* **EXTRAIT FOURNI**:
- - - - -

Est-ce que cette communauté a raison de se sentir ainsi stigmatisée? Impossible d’en juger en se basant uniquement sur cette journée. Mais cette idée est bien présente.

Pendant le dîner (hot dogs, hamburgers, chips et melon d’eau, pour celle et ceux que ça intéresse), trois hommes de la table d’à côté y vont de leurs pensées du moment. Ils vantent le Parti conservateur du Canada qui s’oppose à C-21. La conversation déambule jusqu’à aboutir sur l’occupation du centre-ville d’Ottawa par les camionneurs et leurs supporteurs, l’an dernier.

À leur avis, la police a fait preuve d’une intransigeance beaucoup plus forte que pendant les blocages de chemin de fer en soutien aux Wet’suwet’en, deux ans plus tôt. L’un deux finit par soupirer : « Au Canada, on est tous égaux… mais certains sont plus égaux que d’autres ».

Des amateurs d’une discipline appelée « Cowboy Action Shooting »
Des amateurs d’une discipline appelée « Cowboy Action Shooting »

- - - - -

* **SÉRIE D'EXERCICES**:
A. Dans l'extrait fourni, quel parti politique les trois hommes de la table voisine vantent-ils pendant le dîner ?
B. Poursuivez le reportage sur la journée passée auprès de cette communauté, à partir de la dernière phrase de l'extrait fourni.

[Coordonnées des points clés]
- - - - -

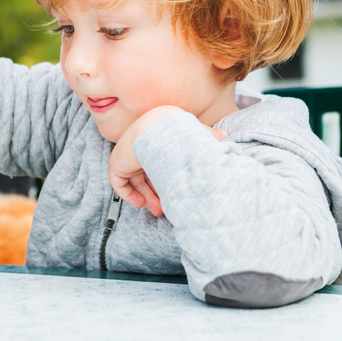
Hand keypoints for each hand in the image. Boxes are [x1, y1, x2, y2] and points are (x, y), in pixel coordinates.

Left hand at [109, 107, 228, 216]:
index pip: (159, 163)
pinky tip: (140, 203)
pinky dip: (128, 195)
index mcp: (157, 141)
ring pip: (135, 181)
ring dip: (146, 197)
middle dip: (156, 194)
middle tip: (165, 208)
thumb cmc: (180, 131)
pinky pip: (119, 183)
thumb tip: (224, 137)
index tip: (176, 193)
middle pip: (147, 175)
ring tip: (157, 210)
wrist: (159, 130)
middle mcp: (141, 147)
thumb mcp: (200, 134)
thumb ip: (210, 135)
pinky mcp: (117, 163)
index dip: (167, 179)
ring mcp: (127, 154)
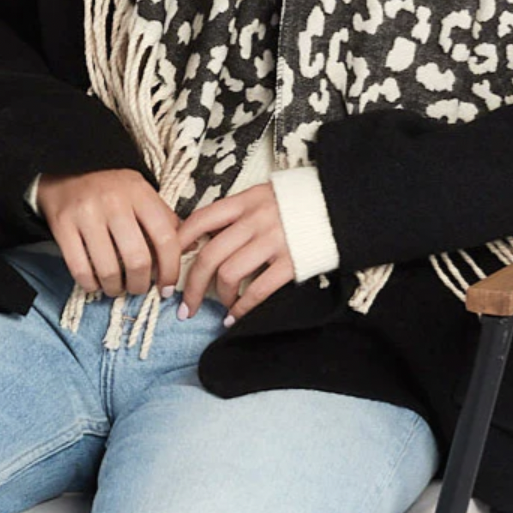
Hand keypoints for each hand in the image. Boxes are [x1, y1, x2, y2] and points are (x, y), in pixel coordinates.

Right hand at [37, 168, 180, 298]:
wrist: (67, 167)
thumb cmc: (111, 186)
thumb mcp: (142, 193)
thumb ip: (165, 219)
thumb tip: (192, 248)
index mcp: (139, 192)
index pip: (166, 238)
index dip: (171, 269)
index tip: (168, 286)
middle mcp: (114, 202)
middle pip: (138, 259)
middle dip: (141, 284)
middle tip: (139, 288)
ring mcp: (87, 214)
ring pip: (109, 269)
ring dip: (116, 288)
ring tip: (117, 287)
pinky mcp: (63, 226)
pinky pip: (81, 270)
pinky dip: (92, 285)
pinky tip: (96, 283)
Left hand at [174, 182, 295, 322]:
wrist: (342, 204)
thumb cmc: (299, 202)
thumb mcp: (264, 195)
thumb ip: (238, 213)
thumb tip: (204, 237)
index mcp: (246, 200)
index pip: (200, 219)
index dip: (179, 243)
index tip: (169, 263)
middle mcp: (256, 219)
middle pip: (208, 255)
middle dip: (191, 286)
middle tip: (184, 306)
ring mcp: (274, 241)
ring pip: (228, 274)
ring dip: (218, 297)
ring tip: (218, 308)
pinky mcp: (292, 262)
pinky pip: (258, 290)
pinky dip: (242, 308)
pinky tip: (235, 317)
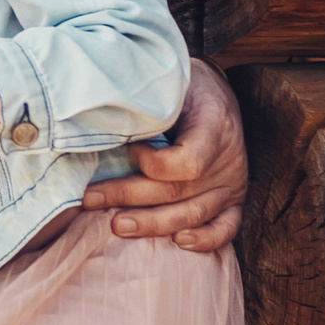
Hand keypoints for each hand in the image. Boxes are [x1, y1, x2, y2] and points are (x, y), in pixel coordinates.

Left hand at [82, 60, 245, 250]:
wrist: (214, 91)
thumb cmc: (183, 86)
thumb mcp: (168, 82)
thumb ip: (148, 105)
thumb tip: (103, 124)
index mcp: (214, 125)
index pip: (188, 161)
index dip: (154, 164)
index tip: (129, 150)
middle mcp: (228, 160)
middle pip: (178, 190)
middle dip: (130, 196)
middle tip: (91, 199)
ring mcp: (232, 183)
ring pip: (193, 214)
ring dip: (152, 224)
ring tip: (116, 225)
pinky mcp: (233, 200)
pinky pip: (225, 228)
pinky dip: (205, 239)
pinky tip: (178, 242)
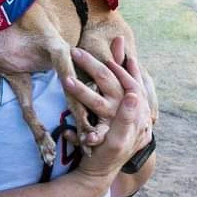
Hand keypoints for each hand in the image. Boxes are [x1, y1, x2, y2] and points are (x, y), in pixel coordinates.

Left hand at [63, 40, 152, 180]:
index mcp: (130, 92)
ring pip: (98, 104)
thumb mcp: (123, 91)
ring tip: (67, 81)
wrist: (115, 157)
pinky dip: (81, 134)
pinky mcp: (106, 140)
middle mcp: (124, 106)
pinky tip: (68, 131)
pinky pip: (93, 135)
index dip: (104, 57)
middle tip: (73, 52)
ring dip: (82, 93)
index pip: (119, 71)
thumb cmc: (120, 117)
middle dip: (91, 66)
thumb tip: (120, 38)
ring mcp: (115, 123)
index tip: (87, 47)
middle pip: (108, 81)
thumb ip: (121, 66)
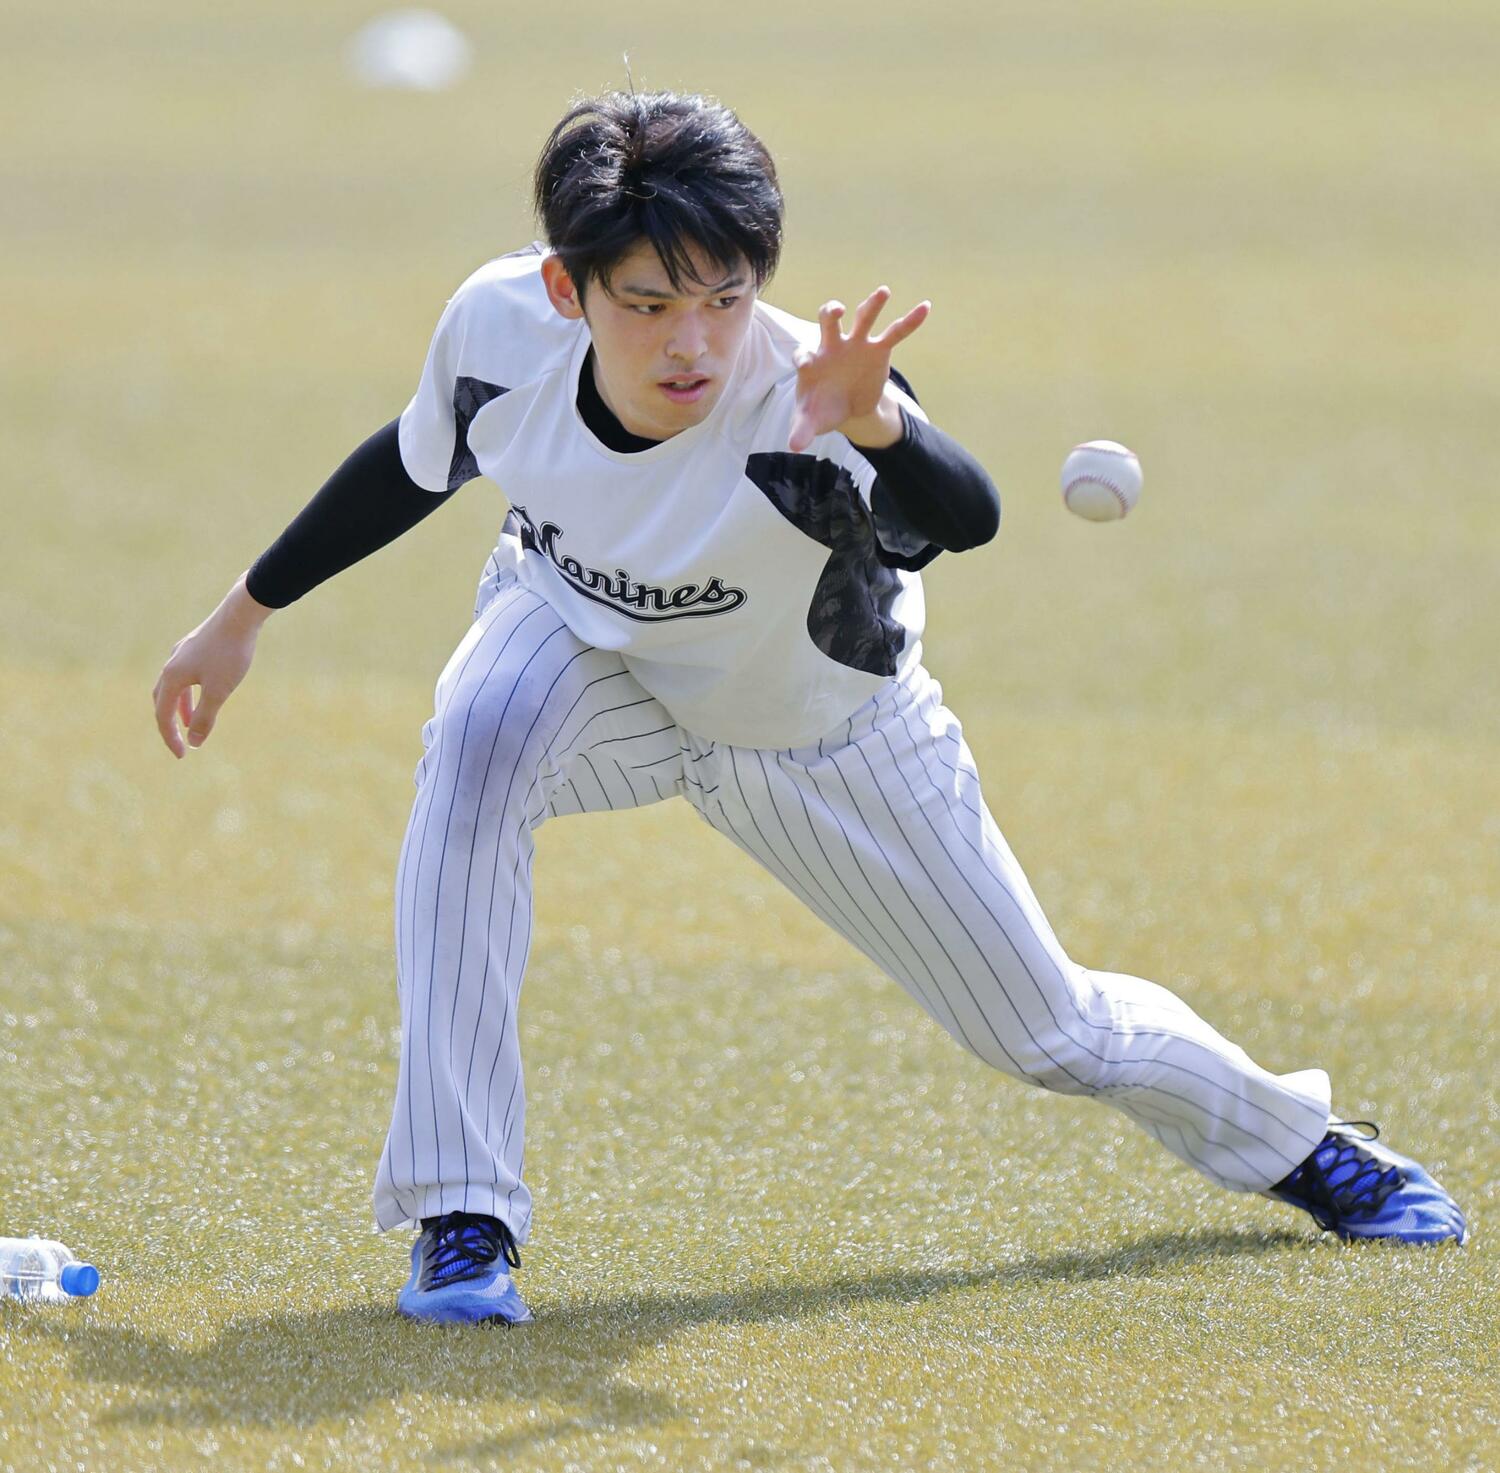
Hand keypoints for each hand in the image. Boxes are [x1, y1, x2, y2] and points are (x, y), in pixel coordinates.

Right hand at [152, 574, 270, 757]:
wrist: (241, 615)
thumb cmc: (230, 653)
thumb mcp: (219, 691)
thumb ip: (205, 717)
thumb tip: (193, 741)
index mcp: (171, 676)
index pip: (163, 715)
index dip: (170, 737)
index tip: (182, 755)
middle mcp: (171, 663)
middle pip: (161, 700)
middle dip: (169, 723)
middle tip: (179, 742)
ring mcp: (182, 653)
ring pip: (174, 686)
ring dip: (180, 707)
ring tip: (190, 722)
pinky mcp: (196, 646)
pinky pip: (185, 674)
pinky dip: (190, 691)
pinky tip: (204, 692)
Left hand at [788, 286, 929, 453]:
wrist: (847, 408)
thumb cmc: (823, 409)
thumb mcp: (811, 422)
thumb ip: (802, 430)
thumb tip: (795, 446)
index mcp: (811, 361)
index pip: (803, 353)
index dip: (803, 357)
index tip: (805, 363)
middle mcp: (832, 346)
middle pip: (828, 322)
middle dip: (831, 313)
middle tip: (836, 310)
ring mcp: (856, 345)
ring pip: (862, 318)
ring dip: (871, 305)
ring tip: (883, 292)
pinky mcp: (878, 350)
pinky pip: (895, 332)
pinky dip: (910, 321)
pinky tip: (925, 307)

- - - - -

* **LISTE DES RÉPONSES**:
A. Ils vantent le Parti conservateur du Canada.

B.
Malgré tout, cette journée portes ouvertes n’est pas assombrie par le négativisme. Petit.e.s et grand.e.s se réunissent autour d’une passion commune, celle du tir pour le loisir, et dès le début de l’après-midi, il commence à manquer de munitions. Il n’y a aucun accident à déplorer, ce qui est presque surprenant considérant le nombre d’allées et venues autour des pas de tirs (et l’avertissement d’une dame, en début de journée, qui nous a dit que des ricochets sur certaines cibles de métal avaient causé des blessures par le passé, ce qu’on a pas été en mesure de confirmer).

Des munitions vidées aux abords des pas de tir au pigeon d’argile.
Des munitions vidées aux abords des pas de tir au pigeon d’argile.

Avant de reprendre la route de Montréal, Jacob et moi remettons à Pierre les casques antibruit – qui nous ont certainement sauvé quelques années d’ouïe pour nos vieux jours – et les lunettes de protection remis en début de journée.

Cette première expérience de tir m’a à la fois grandement diverti et a aussi rendu tangible la puissance de cet arsenal. C’est une chose de tirer du gun à plombs sur une terre reculée dans le bois ou d’accumuler les kills à Call of Duty; c’en est une autre de manipuler la version utilisée dans les compétitions de tir – et parfois dans des crimes violents, malheureusement.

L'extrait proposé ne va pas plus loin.